Amtrak’s Northeast Regional, carrying travelers between D.C. and Boston, is as popular as ever. The lines to board always snake through Union Station, the prices are competitive with what airlines charge, and, Hell, the train service even recently restored the classic cheese-and-cracker tray.
But the route’s fleet is aging. Amtrak’s current locomotives on the Northeast line are between 25 and 35 years old, filled with technology that is generations behind. But this fall, the Northeast Regional will start replacing the fleet with a new model, which made its public debut yesterday.
Amtrak showed off the new locomotive, built by Siemens, at a plant in Sacramento, Calif. The new engines, which will be deployed over a three-year period, don’t offer much of an upgrade by way of rail speed, but they are far more energy efficient. Like the current fleet, the new Seimens ACS-64 locomotives are electric, but are capable of returning the power they consume back to the grid. Amtrak says in a press release that the engines’ regenerative brakes are capable of pumping up to five megawatts of power back into the catenary wires that supply its trains. In total, Amtrak estimates this upgrade could save $300 million in electric costs over 20 years.
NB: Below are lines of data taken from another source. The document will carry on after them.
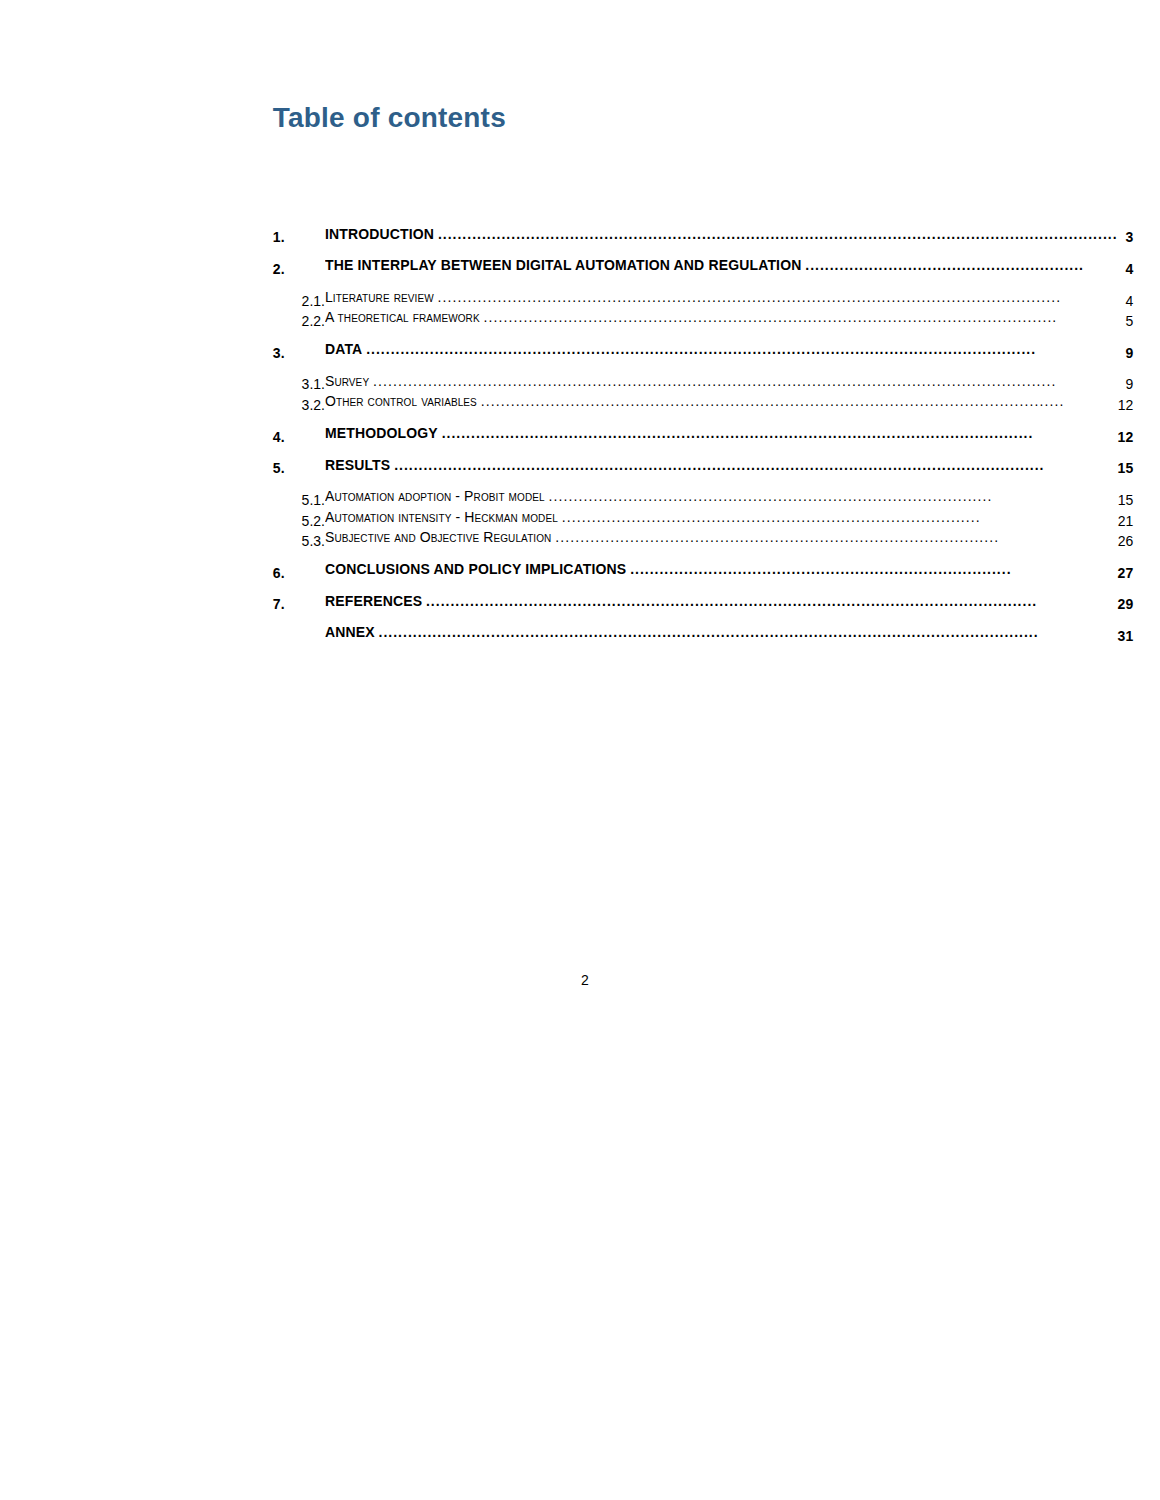Table of contents
| 1. | Introduction ........................................................................................................................................... | 3 |
| 2. | The interplay between digital automation and regulation ......................................................... | 4 |
| 2.1. | Literature review ............................................................................................................................. | 4 |
| 2.2. | A theoretical framework ................................................................................................................... | 5 |
| 3. | Data ......................................................................................................................................... | 9 |
| 3.1. | Survey ......................................................................................................................................... | 9 |
| 3.2. | Other control variables ..................................................................................................................... | 12 |
| 4. | Methodology ......................................................................................................................... | 12 |
| 5. | Results ..................................................................................................................................... | 15 |
| 5.1. | Automation adoption - Probit model ......................................................................................... | 15 |
| 5.2. | Automation intensity - Heckman model .................................................................................... | 21 |
| 5.3. | Subjective and Objective Regulation ......................................................................................... | 26 |
| 6. | Conclusions and policy implications .............................................................................. | 27 |
| 7. | References ............................................................................................................................. | 29 |
| | Annex ....................................................................................................................................... | 31 |
2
The locomotives, nicknamed Amtrak City Sprinters, will run at top speeds of 125 miles per hour on the Northeast Regional line, and up to 110 miles per hour on the Keystone Corridor between Philadelphia and Harrisburg, Pa. Those are the top speeds of the current fleet.
In total, Amtrak will be taking delivery of 70 new locomotives, which are scheduled to be fully deployed by 2016. The purchase is valued at $466 million, financed for by Federal Rail Administration loan that will be repaid by revenue from the Northeast Corridor, the only profitable section of Amtrak’s network.